Verder bestaat de mogelijkheid van het vrijelijk overmaken van gelden
naar het eigen grondgebied (artikel 13). Hierbij is in artikel 13,
tweede lid, gekozen voor de toevoeging van het woord "werk" aan de
gebruikelijke “30 dagen”- termijn, aangezien Madagaskar afhankelijk
is van de uitvoering hiervan door de administratie; de in het artikel
genoemde 30-dagentermijn kan dan problemen opleveren. 

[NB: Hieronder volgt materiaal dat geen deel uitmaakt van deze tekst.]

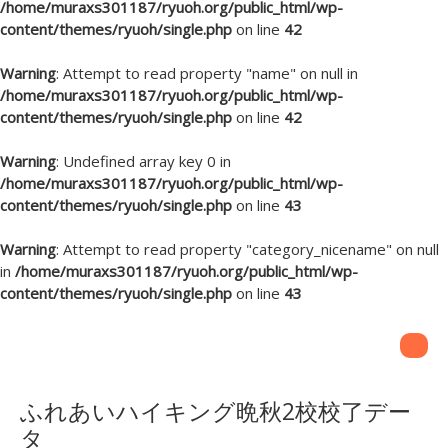
/home/muraxs301187/ryuoh.org/public_html/wp-
content/themes/ryuoh/single.php
on line
42
Warning
: Attempt to read property "name" on null in
/home/muraxs301187/ryuoh.org/public_html/wp-
content/themes/ryuoh/single.php
on line
42
Warning
: Undefined array key 0 in
/home/muraxs301187/ryuoh.org/public_html/wp-
content/themes/ryuoh/single.php
on line
43
Warning
: Attempt to read property "category_nicename" on null
in
/home/muraxs301187/ryuoh.org/public_html/wp-
content/themes/ryuoh/single.php
on line
43
ふれあいハイキング晩秋2校校了デー
タ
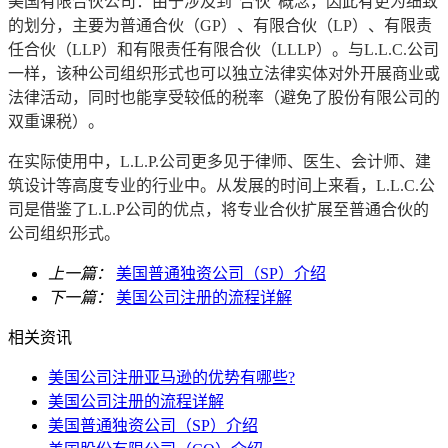
美国有限合伙公司：由于涉及到“合伙”概念，因此有更为细致
的划分，主要为普通合伙（GP）、有限合伙（LP）、有限责
任合伙（LLP）和有限责任有限合伙（LLLP）。与L.L.C.公司
一样，该种公司组织形式也可以独立法律实体对外开展商业或
法律活动，同时也能享受较低的税率（避免了股份有限公司的
双重课税）。
在实际使用中，L.L.P.公司更多见于律师、医生、会计师、建
筑设计等高度专业的行业中。从发展的时间上来看，L.L.C.公
司是借鉴了L.L.P公司的优点，将专业合伙扩展至普通合伙的
公司组织形式。
上一篇：
美国普通独资公司（SP）介绍
下一篇：
美国公司注册的流程详解
相关资讯
美国公司注册亚马逊的优势有哪些?
美国公司注册的流程详解
美国普通独资公司（SP）介绍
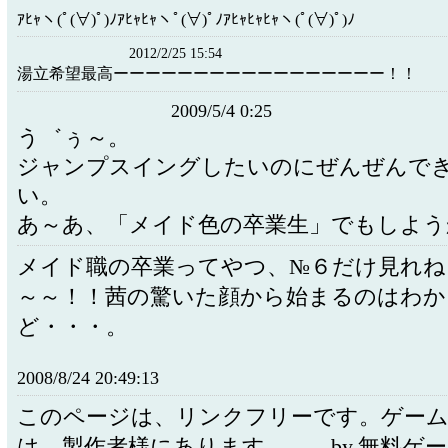
ｱﾋｬヽ(ﾟ(∀)ﾟ)ﾉｱﾋｬﾋｬヽﾟ(∀)ﾟﾉｱﾋｬﾋｬﾋｬヽ(ﾟ(∀)ﾟ)ﾉ
2012/2/25 15:54
湯立希望最高ーーーーーーーーーーーーーーーーー！！
2009/5/4 0:25
う゛ぅ～。
ジャンプスイングしたいのにぜんぜんで
い。
あ～あ、「メイド色の卒業生」でもしよう
メイド職の卒業ってやつ、№６だけ見れね
～～！！茜の驚いた顔から始まるのはわか
ど・・・。
2008/8/24 20:49:13
このページは、リンクフリーです。ゲーム
は、製作者様にあります。 by.無料ゲ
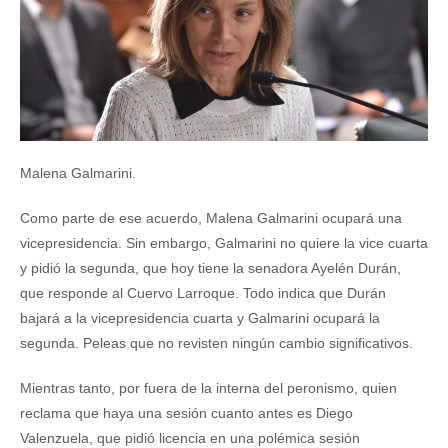
Malena Galmarini.
Como parte de ese acuerdo, Malena Galmarini ocupará una
vicepresidencia. Sin embargo, Galmarini no quiere la vice cuarta
y pidió la segunda, que hoy tiene la senadora Ayelén Durán,
que responde al Cuervo Larroque. Todo indica que Durán
bajará a la vicepresidencia cuarta y Galmarini ocupará la
segunda. Peleas que no revisten ningún cambio significativos.
Mientras tanto, por fuera de la interna del peronismo, quien
reclama que haya una sesión cuanto antes es Diego
Valenzuela, que pidió licencia en una polémica sesión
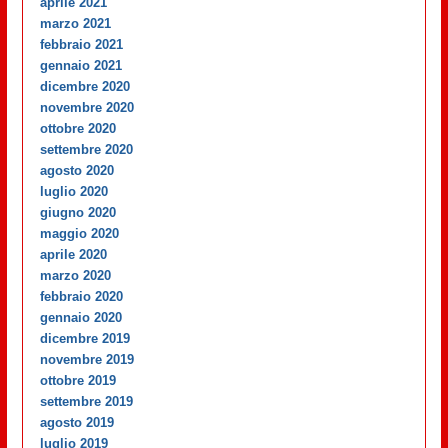
aprile 2021
marzo 2021
febbraio 2021
gennaio 2021
dicembre 2020
novembre 2020
ottobre 2020
settembre 2020
agosto 2020
luglio 2020
giugno 2020
maggio 2020
aprile 2020
marzo 2020
febbraio 2020
gennaio 2020
dicembre 2019
novembre 2019
ottobre 2019
settembre 2019
agosto 2019
luglio 2019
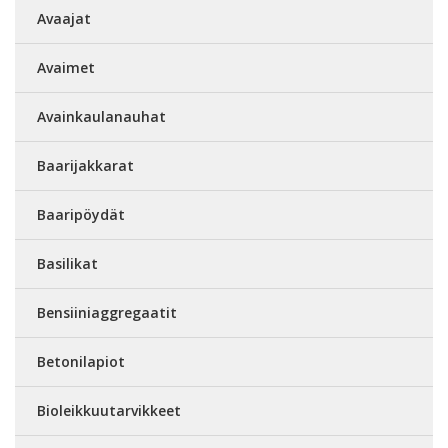
Avaajat
Avaimet
Avainkaulanauhat
Baarijakkarat
Baaripöydät
Basilikat
Bensiiniaggregaatit
Betonilapiot
Bioleikkuutarvikkeet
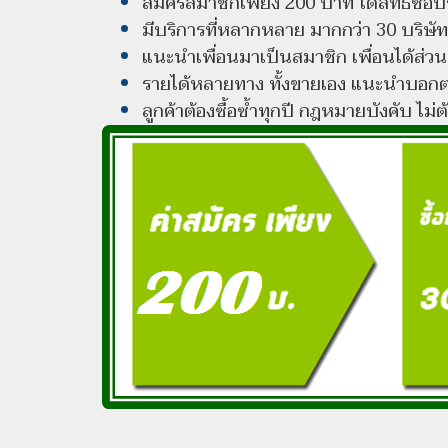
สมัครสมาชิกเพียง 200 บาท ได้สิทธิซื้
มีบริการที่หลากหลาย มากกว่า 30 บริษัท
แนะนำเพื่อนมาเป็นสมาชิก เพื่อนได้ส่ว
รายได้หลายทาง ทั้งขายเอง แนะนำบอกต
ลูกค้าต้องซื้อซ้ำทุกปี กฎหมายบังคับ ไม่ต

Het verdrag bevat tenslotte de door Nederland gewenste zogenoemde
veiligheidsclausule (artikel 16). Het toevoegen van een dergelijke
bepaling is conform het beleid zoals vastgelegd in de Nota
Veiligheidsbeleid Burgerluchtvaart van de Minister van Verkeer en
Waterstaat (Kamerstukken II 1995/96, 24 804, nr. 2). Op basis van die
bepaling kunnen luchtvaartautoriteiten maatregelen treffen wanneer er
aanleiding is om aan de veiligheid van een toestel of haar bemanning te
twijfelen. 

Het verdrag bevat voor het overige de op luchtvaartgebied gebruikelijke
bepalingen.

Bijlage

De bijlage, die een integrerend onderdeel van het verdrag vormt, is aan
te merken als zijnde van uitvoerende aard. Verdragen tot wijziging van
de bijlage behoeven op grond van artikel 7, onderdeel f, van de Rijkswet
goedkeuring en bekendmaking verdragen geen parlementaire goedkeuring,
tenzij de Staten-Generaal zich thans het recht tot goedkeuring
voorbehouden.  

Voorlopige toepassing

Het verdrag wordt voorlopig toegepast vanaf de dag volgend op de datum
van ondertekening, hetgeen noodzakelijk werd geacht met het oog op de
wenselijkheid de luchtdiensten op basis van het verdrag, met de daarin
opgenomen veiligheidsbepaling, voort te zetten.

Koninkrijkspositie

Het verdrag zal, voor wat het Koninkrijk betreft, alleen voor Nederland
gelden.

De Minister van Verkeer en Waterstaat,

De Minister voor Buitenlandse Zaken,

Het advies van de Raad van State wordt niet openbaar gemaakt, omdat het
zonder meer instemmend luidt (artikel 25a, vijfde lid jo vierde lid,
onder b, van de Wet op de Raad van State).